▶ Dataset entries
* * *

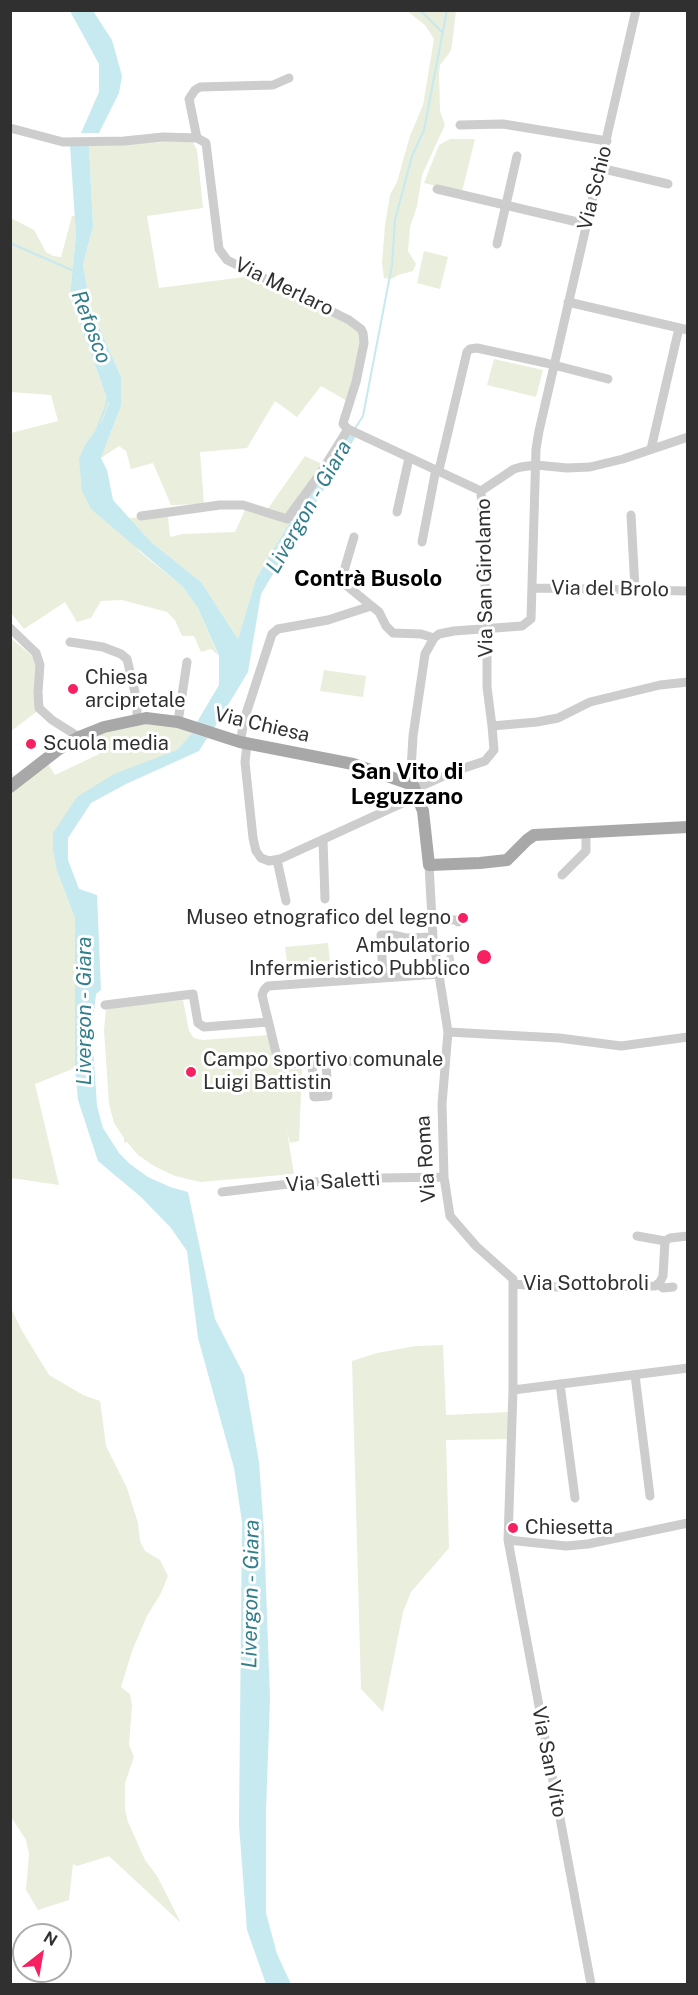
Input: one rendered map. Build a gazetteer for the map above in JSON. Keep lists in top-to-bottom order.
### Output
{
  "streets": {
    "main road": ["Via Chiesa", "Via Roma"],
    "street": [
      "Via Schio",
      "Via Merlaro",
      "Via San Girolamo",
      "Via del Brolo",
      "Via Saletti",
      "Via Sottobroli",
      "Via San Vito"
    ]
  },
  "crossings": [
    ["Via Schio", "Via San Girolamo"],
    ["Via Schio", "Via del Brolo"],
    ["Via San Girolamo", "Via Chiesa"],
    ["Via San Girolamo", "Via Roma"],
    ["Via Chiesa", "Via Roma"],
    ["Via Roma", "Via Saletti"],
    ["Via Roma", "Via Sottobroli"]
  ],
  "districts": ["Contrà Busolo", "San Vito di Leguzzano"],
  "water": ["Refosco", "Livergon - Giara"],
  "places": [
    "Chiesa arcipretale",
    "Scuola media",
    "Museo etnografico del legno",
    "Ambulatorio Infermieristico Pubblico",
    "Campo sportivo comunale Luigi Battistin",
    "Chiesetta"
  ],
  "north": "top right"
}
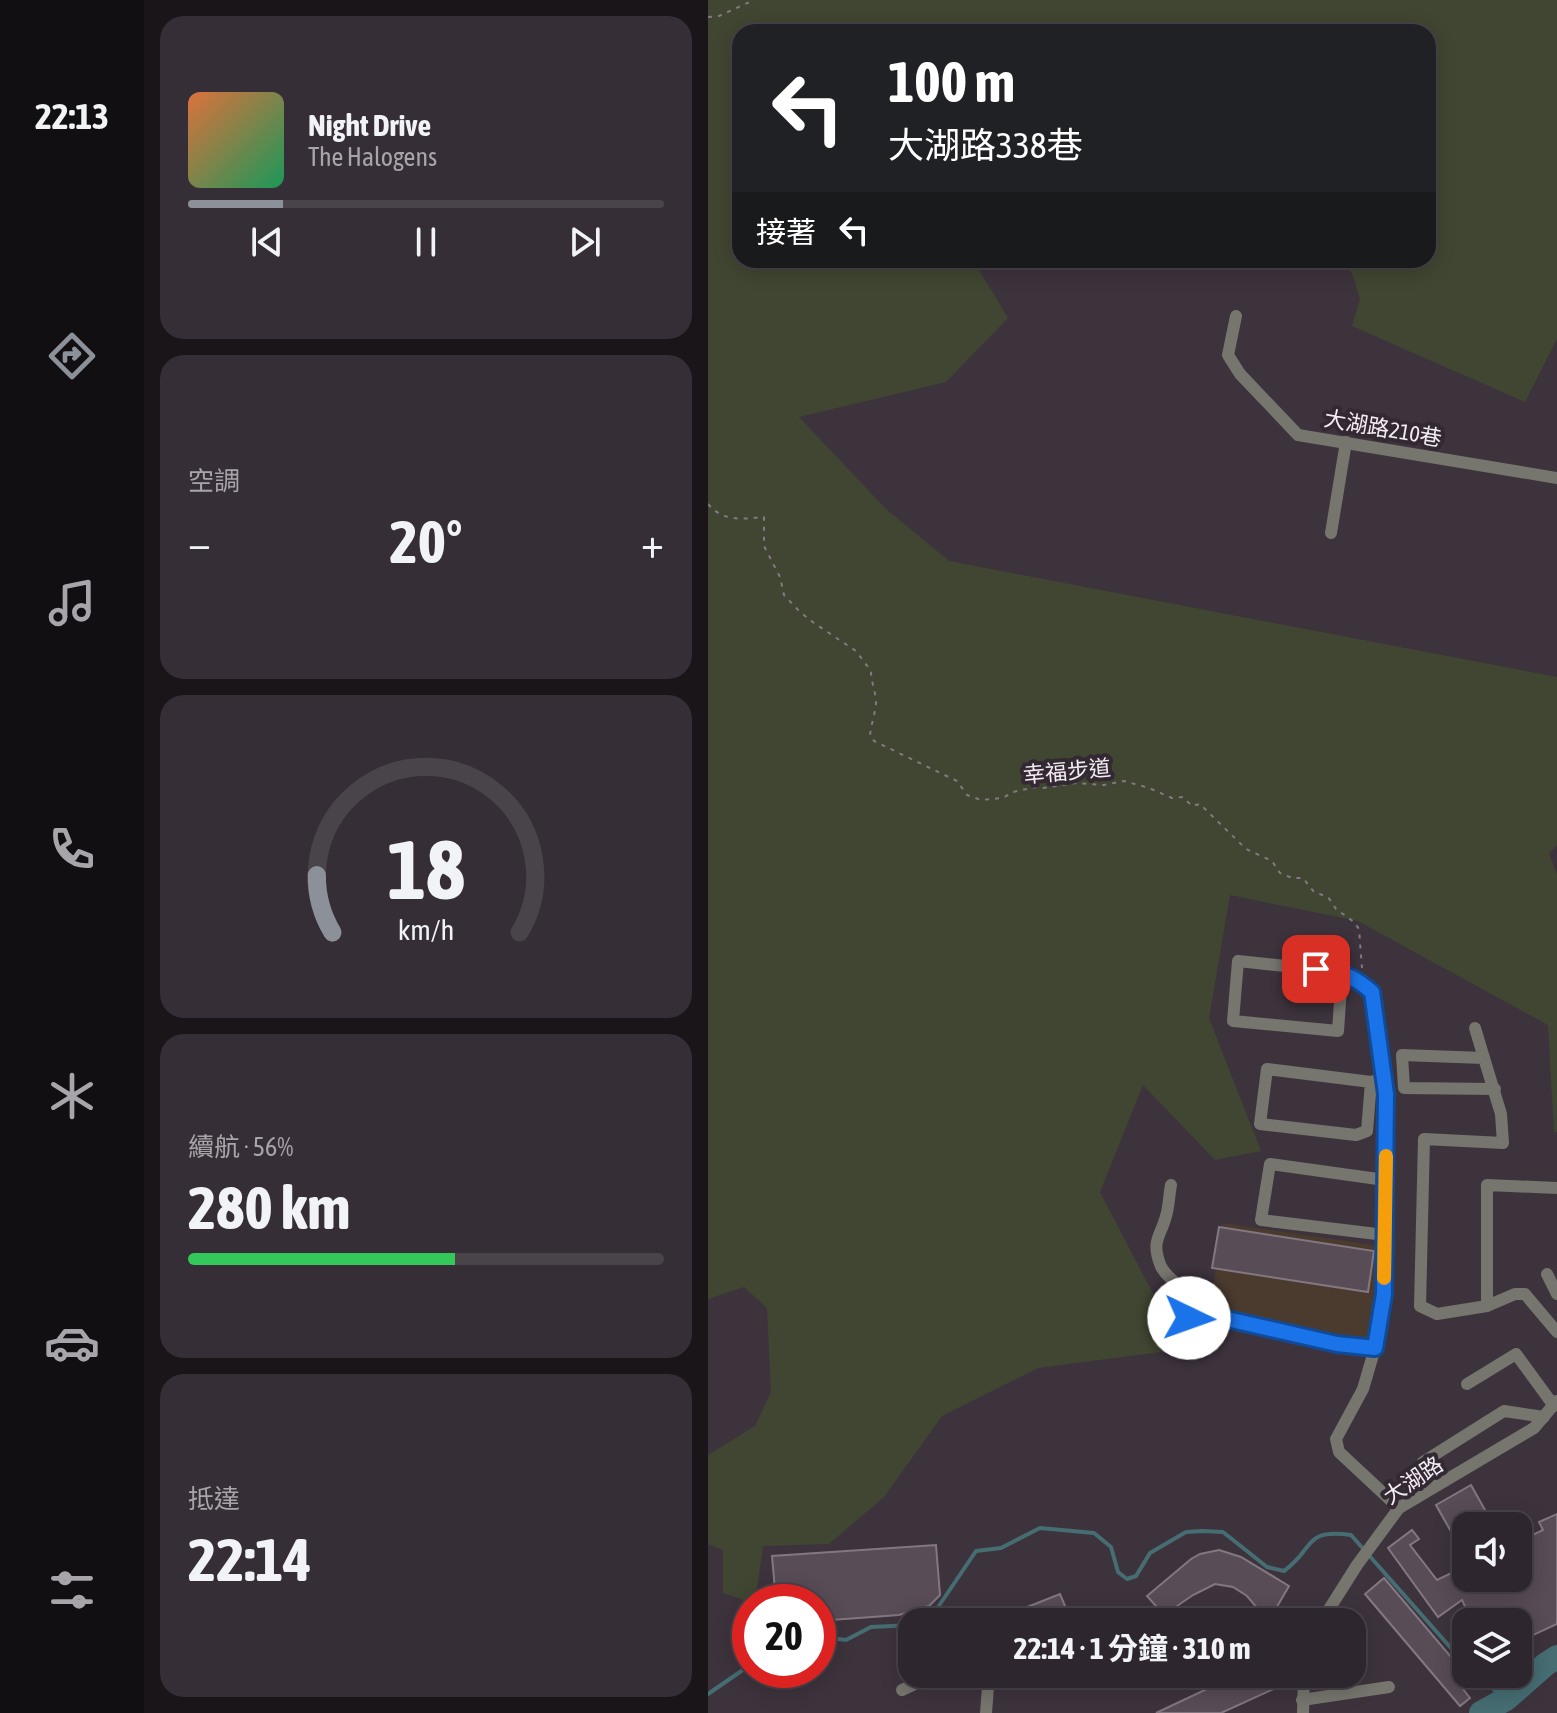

* * *

▶ The problem
Across the records above, in how many lines does the string "Sottobroli" appear? Reply with the figure alone.

▶ Result of the task
2